Fasciné tant par le vivant que l’inanimé, et surtout par
ce qui se dérobe à notre regard, Philippe Quesne tisse
avec beaucoup d’humour des métaphores inusitées
de notre condition humaine. Avec La Nuit des taupes, il
campe un formidable monde souterrain dans un décor
fait de carton, de plastique, de mousse et de bois, un
microcosme fantastique... peuplé de taupes géantes !
Dans cet univers allégorique qui s’apparente tant à une
grotte préhistorique, à la caverne de Platon qu’à un abri
nucléaire, les taupes creusent leurs galeries et leurs tunnels,
transforment leur habitat et vaquent à leurs activités
quotidiennes. Sans dire un mot, mais non sans grommeler,
elles besognent, copulent, se reposent, meurent, tiennent
conciliabule, donnent naissance, bricolent, font bombance
et... jouent merveilleusement bien de la musique !
En observateur de cet insolite mais familier bestiaire imaginaire, le public s’invente sa propre fable, sa propre histoire.
La Nuit des taupes est tout à la fois conte philosophique, tableau vivant, théâtre musical, opéra rock et comédie burlesque, autant vestige de temps anciens que récit d’anticipation. Le metteur en scène Philippe Quesne en fait un hommage aux utopies, aux cultures underground, aux musiques de sous-sol, et certainement à l’art comme l’un de nos derniers refuges en cette époque troublée et inquiète. De son théâtre lucide, profond et candide, surgit une délirante parabole de notre humanité et de notre manière de vivre en communauté qui surprend, émeut, fait rire et réfléchir.

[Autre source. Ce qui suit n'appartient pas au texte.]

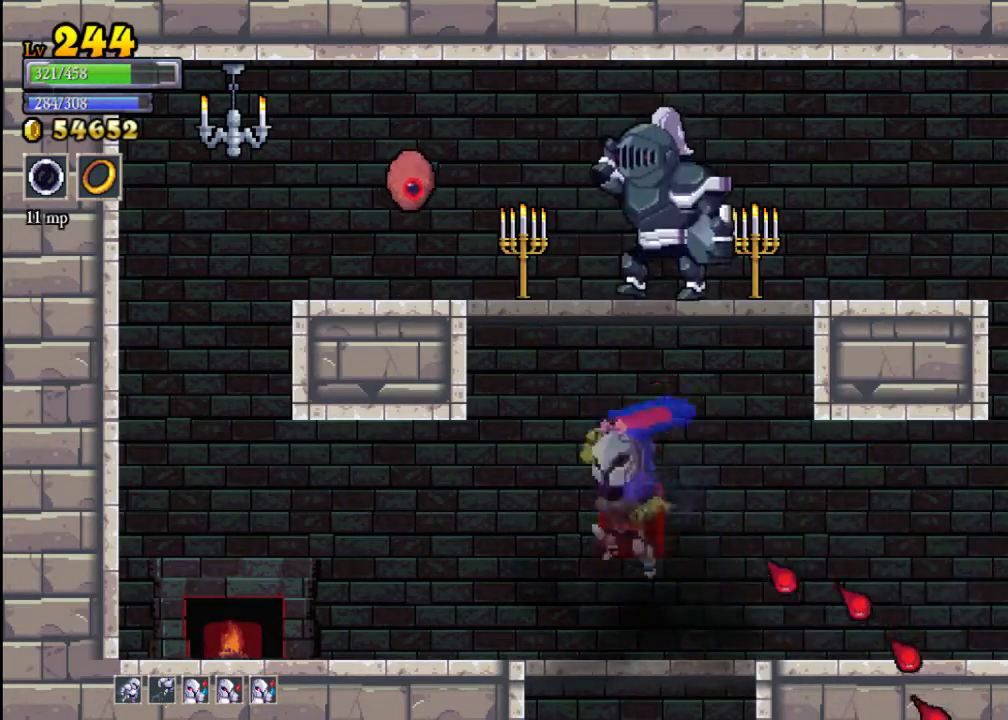
{"buttons": ["A", "X"], "left_stick": "center", "events": [[133, "X", "up"], [200, "A", "up"], [233, "left_stick", "left"], [367, "A", "down"], [400, "X", "down"], [467, "left_stick", "center"]]}
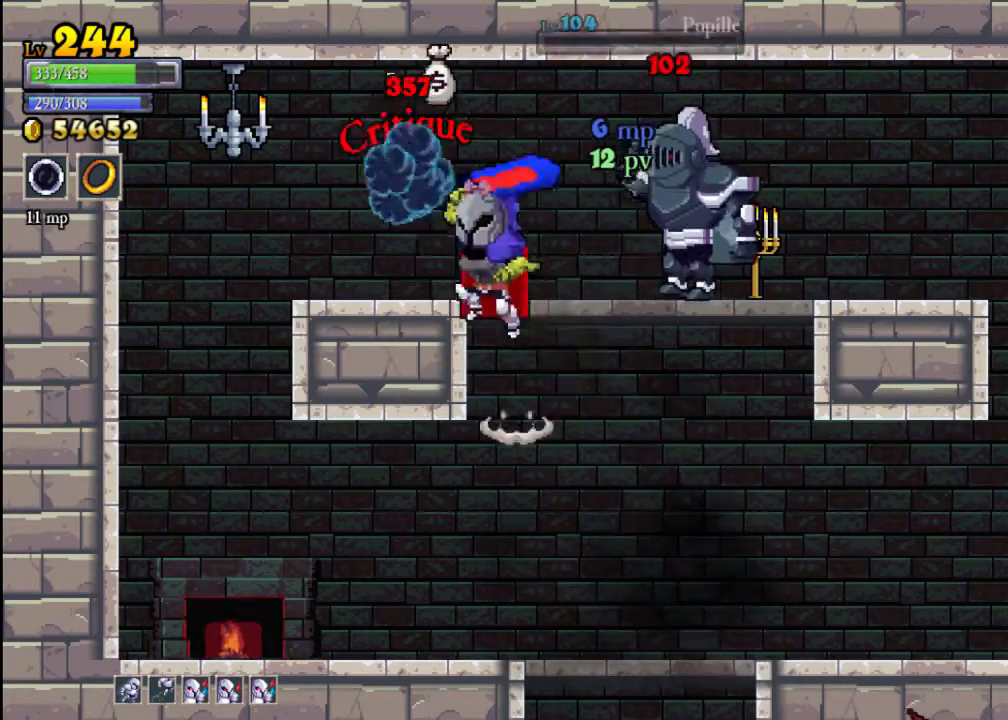
{"buttons": [], "left_stick": "left", "events": [[67, "A", "up"], [67, "X", "up"], [333, "left_stick", "right"], [367, "X", "down"], [433, "left_stick", "center"], [467, "X", "up"], [500, "left_stick", "left"]]}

Conception, mise en scène et scénographie Philippe Quesne
Interprétation Yvan Clédat, Jean-Charles Dumay, Léo Gobin, Erwan Ha Kyoon Larcher, Sébastien Jacobs, Thomas Suire, Gaëtan Vourc’h
Crédits supplémentaires et autres informations
Costumes Corine Petitpierre, Anne Tesson
Collaboration dramaturgique Léo Gobin, Lancelot Hamelin, Ismael Jude, Smaranda Olcèse
Collaboration artistique et technique
Marc Chevillon, Yvan Clédat, Élodie Dauguet, Abigail Fowler, Thomas Laigle
Photo
Durée 1h20
Avec la participation de Research Group « Behavioral Objects » – coordination Samuel Bianchini, Quai Malaquais Atelier dirigé par Jordi Colomer.
Spectacle présenté en collaboration avec le Festival TransAmériques (FTA). (Du 3 au 6 juin 2018, 20h)
Rencontre après la représentation du 30 mai
ACTIVITÉS SATTELITAIRES
(voir page d'accueil pour les détails)
LA PARADE DES TAUPES
Mardi 29 mai, 17 h
Départ du Grand Théâtre de Québec - déplacé au coin Cartier et René-Lévesque
Les taupes sortent de leur terrier avant leur spectacle La Nuit des taupes et visitent Québec à la lumière du jour. Pourquoi ne pas en profiter pour les suivre dans leurs pérégrinations ? Du Grand Théâtre de Québec au Musée des beaux-arts du Québec en passant par la rue Cartier, laissons-nous guider par ces rongeurs curieux, enjoués et un peu maladroits. Une déambulation loufoque et poétique à ne pas manquer.
REGARDS CROISÉS
Bilan critique
8 juin - formule 5 à 7
Production Nanterre-Amandiers, centre dramatique national
autre critique disponible (FTA 2018)
Les férus du Carrefour connaissent possiblement déjà Philippe Quesne grâce à la pièce L’effet de Serge, proposée aux festivaliers en 2010. Ce metteur en scène belge, qui accorde une importance primordiale aux matériaux, aux couleurs et aux textures, propose un théâtre qui se rapproche du symbolisme. Il déroge ici un peu de ses habitudes pour créer un monde souterrain, une pièce qui touche au primitif, à l’utopie, au grotesque. Bienvenue à Caveland.
Sept taupes, rappelant les nains d’une certaine Blanche Neige, déboulent dans une cage de scène. Une véritable pièce toute blanche, avec murs et plafond, que les boules de poil s’empressent de démolir à coup de pattes et de pioche. Tel un hommage à la culture underground, à ceux et celles qui se terrent pour vivre leur vie, leurs passions, La nuit des taupes se déroule comme un songe éveillé, dans la fumée des profondeurs des rêves.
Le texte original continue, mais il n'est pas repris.